Data statistik menunjukkan bahwa ekonomi Indonesia masih berada dalam jalur pertumbuhan, walau tidak tanpa tantangan. Pertumbuhan yang terus berada di kisaran lima persen, meski ada dinamika global dan domestik, memberi indikasi bahwa fondasi ekonomi makro masih relatif kuat.
Meskipun demikian, indikator lain, seperti kebijakan fiskal dan moneter yang responsif tetap dibutuhkan untuk mengatasi tekanan biaya hidup, menjaga stabilitas harga, dan menciptakan lapangan kerja yang lebih luas.
Pelajaran dari masa lalu, terutama krisis ekonomi besar yang pernah dialami negara ini, mengingatkan bahwa pertumbuhan ekonomi yang berkelanjutan harus mengakar pada keadilan sosial dan pemerataan manfaat.

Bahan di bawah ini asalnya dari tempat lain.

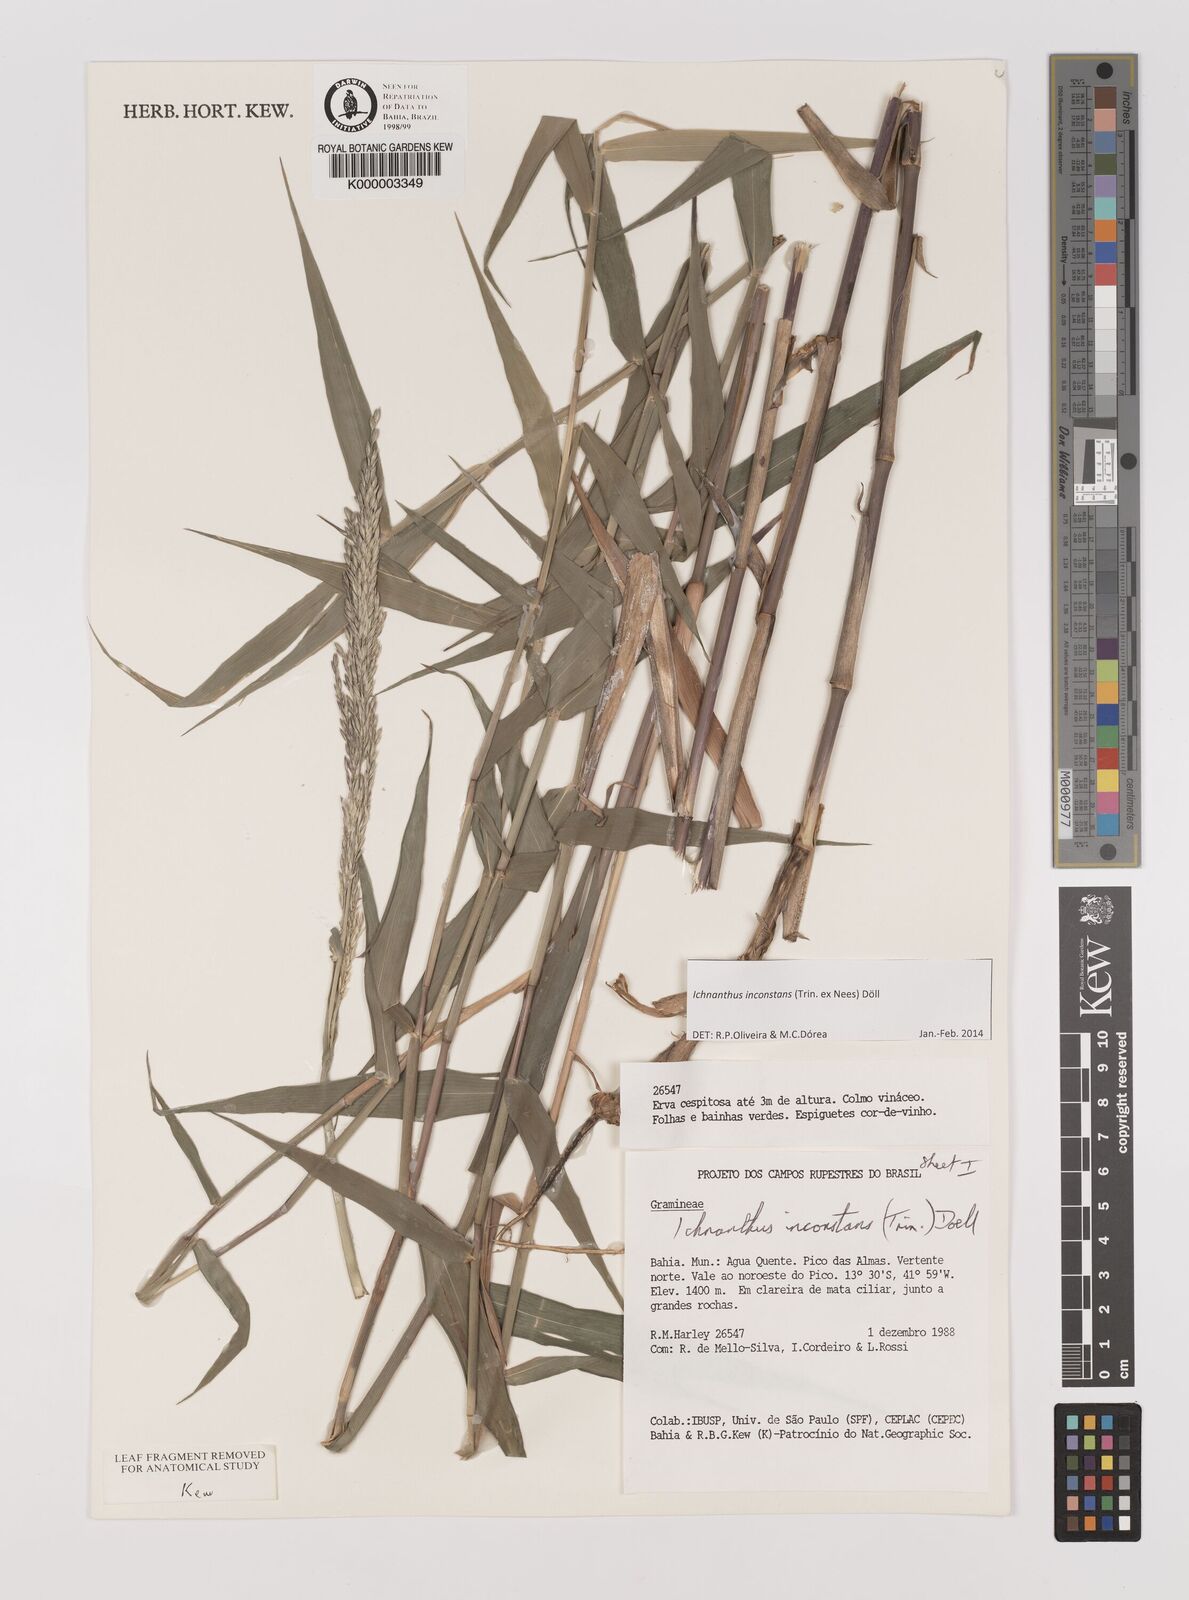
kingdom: Plantae
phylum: Tracheophyta
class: Liliopsida
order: Poales
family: Poaceae
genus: Ichnanthus
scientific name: Ichnanthus
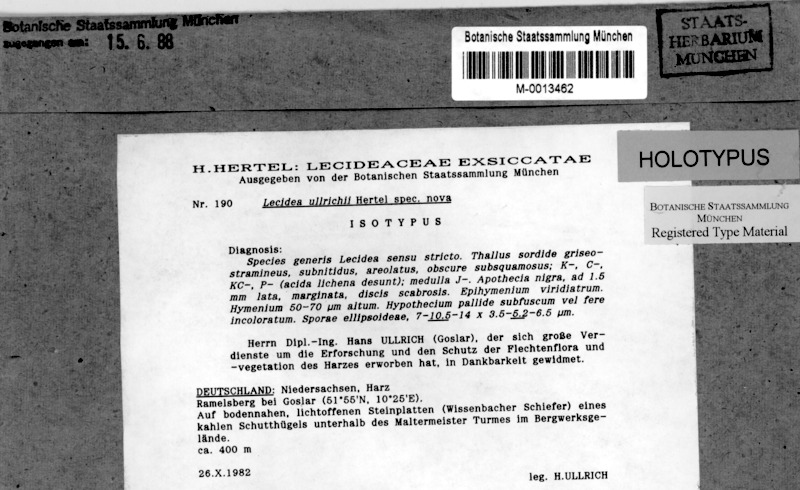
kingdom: Fungi
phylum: Ascomycota
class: Lecanoromycetes
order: Lecideales
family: Lecideaceae
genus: Lecidea
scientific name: Lecidea ullrichii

Kebijakan yang fokus pada pemberdayaan UMKM, perlindungan sosial, serta investasi pada ketahanan ekonomi lokal bisa menjadi pilar untuk membangun masa depan yang lebih inklusif. Di tengah tekanan ekonomi, bencana alam, dan dinamika global yang tidak mudah diprediksi, perayaan Natal dan tahun baru menjadi lebih dari sekadar momen perayaan.
Ia menjadi waktu untuk menyatukan tekad: menjaga kebersamaan, memperkuat solidaritas, dan menata harapan bersama demi masa depan yang lebih adil dan sejahtera. (*)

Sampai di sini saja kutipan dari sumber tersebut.